Lucas is here. In Kitchi Falls. In this bar.

“I heard she had him flown in from Scottsdale. But you know the rumor mill.” Natalie took a sip of her vodka soda, watching the singer, who strummed his guitar like he’d been doing it all his life.

“I do.” The rumor mill in Kitchi Falls was as legit as Lucas’s new and improved body. “Sounds right though. Her dad owned a honky-tonk there, so it makes sense if she had connections, and what better time to get someone that good here than opening night?”

We fell into the kind of companionable silence that was comfortable between old friends. The bar hummed with conversation and laughter. The singer fired up a new song, “Wagon Wheel.” By all accounts, it was the kind of night most people would probably picture in a town like this. One that just yesterday I might have been content to enjoy.
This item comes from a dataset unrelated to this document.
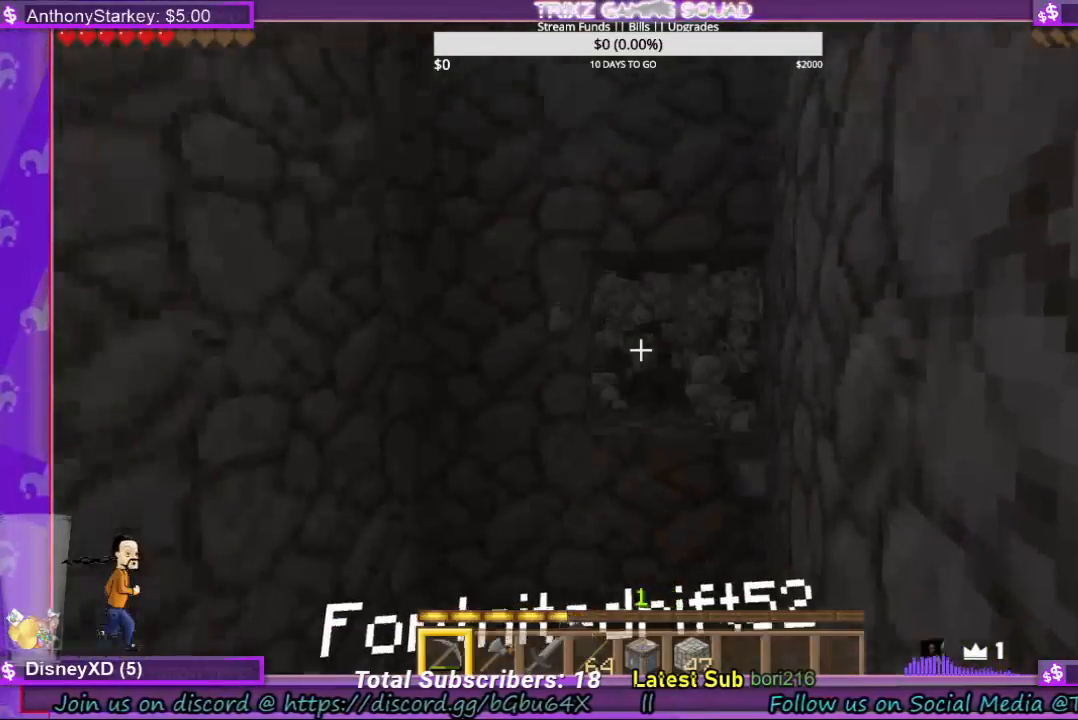
{"keys": [], "mouse": ["left"], "events": []}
“Is he still here?” I couldn’t help asking.

Natalie peered around me.

“Maybe a touch more subtle?”

She gave me a “seriously?” look and continued to search for Lucas. Apparently without luck. “I don’t see him. He’s either in the men’s room or. . . gone.”

“He’s gone,” I said.

“How do you know?” Natalie looked toward the bathroom.

I just. . . knew.

There was a reason I hadn’t seen Lucas in ten years, despite the fact that he’d been back at least twice since joining the Army and leaving Kitchi Falls. The same reason that, even though I would not mind shaking my sheets and having Lucas Warner fall out, it would probably never happen again. We hadn’t ever slept together, but I was sure sex with that man would be unlike anything I’d experience in my life. Even back in high school, the man could kiss better than anyone before or after him. Could do things with his fingers I couldn’t forget if I tried.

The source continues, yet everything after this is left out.